Eleven years, he thought. Alone. How had she stood it? “Have you found anyone else with the same condition?”

“No. You'd be amazed how many people think they're lycanthropes. There are web sites devoted to it, and all sorts of tales of wolfmen and women. But I've never found anyone who's actually infected.”

“Interesting term. Infection.” He sipped his coffee while she broke eggs into a bowl. “I read some of your notes. A blood infection, one that alters DNA, and somehow combines
with the canine. A rabid infection that not only resists but prevents antibody production.”

“A type of blood infection. But it's not rabies.”

“No. A distant cousin. Where did you get the drugs, Simone?”

“Illegally. Through the black market.”

“You can't keep medicating yourself this way, using experimental drugs—and not all of them for humans—with unknown side effects or consequences.”

“I can't think of a side effect or consequence more injurious than howling at the moon every month.”

He closed a hand around her wrist until she stopped and met his eyes. “How about psychosis, paralysis, stroke, embolism? Let's try death.”

“I've considered all of that, and the risks are worth it.”

“Alone, in a basement lab.”

“What's the alternative?” She pulled her arm free, whipped eggs with a vengeance. “Going public? Taking a trip to Johns Hopkins, for instance, and saying, hey, guys, check this out?”

“Between two extremes is a lot of space, a lot of options.”
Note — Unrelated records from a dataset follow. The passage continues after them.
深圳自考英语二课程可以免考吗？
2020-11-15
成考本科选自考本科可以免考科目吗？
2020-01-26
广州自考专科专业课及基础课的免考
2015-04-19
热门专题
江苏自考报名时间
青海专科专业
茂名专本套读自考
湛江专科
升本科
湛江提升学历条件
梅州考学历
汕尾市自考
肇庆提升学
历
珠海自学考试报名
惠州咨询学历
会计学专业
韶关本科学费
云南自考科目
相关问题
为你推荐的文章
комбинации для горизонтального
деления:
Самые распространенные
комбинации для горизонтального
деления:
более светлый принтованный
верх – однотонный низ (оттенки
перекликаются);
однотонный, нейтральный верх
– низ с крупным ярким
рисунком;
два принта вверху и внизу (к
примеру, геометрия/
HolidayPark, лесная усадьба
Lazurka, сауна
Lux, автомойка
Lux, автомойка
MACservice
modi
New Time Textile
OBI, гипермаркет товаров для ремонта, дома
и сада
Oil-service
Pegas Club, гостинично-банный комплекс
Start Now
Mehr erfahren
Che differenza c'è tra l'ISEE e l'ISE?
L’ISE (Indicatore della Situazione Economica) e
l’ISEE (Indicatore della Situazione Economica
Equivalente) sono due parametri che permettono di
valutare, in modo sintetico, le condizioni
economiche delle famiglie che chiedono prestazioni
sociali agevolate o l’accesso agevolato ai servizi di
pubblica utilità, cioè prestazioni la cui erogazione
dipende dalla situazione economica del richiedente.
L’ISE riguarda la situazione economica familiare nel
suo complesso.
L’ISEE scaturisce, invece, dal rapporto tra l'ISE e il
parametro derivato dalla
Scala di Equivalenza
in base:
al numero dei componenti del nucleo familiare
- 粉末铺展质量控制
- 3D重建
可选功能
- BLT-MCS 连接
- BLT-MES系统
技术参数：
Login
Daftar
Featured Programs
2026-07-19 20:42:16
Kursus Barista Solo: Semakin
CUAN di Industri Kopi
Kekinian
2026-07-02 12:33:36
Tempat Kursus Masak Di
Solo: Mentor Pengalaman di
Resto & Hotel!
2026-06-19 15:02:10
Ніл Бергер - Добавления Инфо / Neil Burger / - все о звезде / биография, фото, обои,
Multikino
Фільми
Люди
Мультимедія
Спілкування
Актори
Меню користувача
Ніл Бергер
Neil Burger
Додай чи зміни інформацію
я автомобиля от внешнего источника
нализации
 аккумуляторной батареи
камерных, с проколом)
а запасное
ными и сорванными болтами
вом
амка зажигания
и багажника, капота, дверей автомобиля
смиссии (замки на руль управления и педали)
“Going wolf every month is pretty damn extreme, and so would be the talk-show bookings I'd get if this ever gets out.”

“You'd be a real crowd pleaser on
Letterman
. Stupid Pet Tricks would never be the same.”

The laugh snorted out before she could stop it, and half the stress pressing on her shoulders melted away. “You can make jokes?”

“Sorry, baby. I—”

“No. You can make jokes.” She set the bowl down long enough to clutch his face in her hands and press her lips hard and quick to his. “I've been looking for a miracle, and it came running around a corner at me. You didn't leave. You touched me, you made love with me when I thought you'd be revolted by me.”

With a sigh, she poured the eggs into the skillet. “And you're standing here waiting for me to cook these stupid eggs and making jokes. You're rational. I'm amazed you can be here, be funny, be rational after what you saw.”

Because it was there, he picked up a strip of bacon she'd
set on a plate and singed his fingertips. “I'm not going to tell you I wasn't freaked,” he said as he tossed the bacon from hand to hand to cool it. “Still am, but I'm working through it.”

“Bottom line, okay? Bottom line, I can't possibly go through mainstream options. You were freaked, Gabe, because that's what I am. A freak.”

“You're not. You have a disease.”

“And if I don't find a cure, I'll be like this all of my life. If it doesn't drive me mad, or to suicide, I'll live a very long life. One of the happy benefits of this condition is robust health. Ridiculously. I haven't had so much as a sniffle since I was eighteen. And injury? Try this.”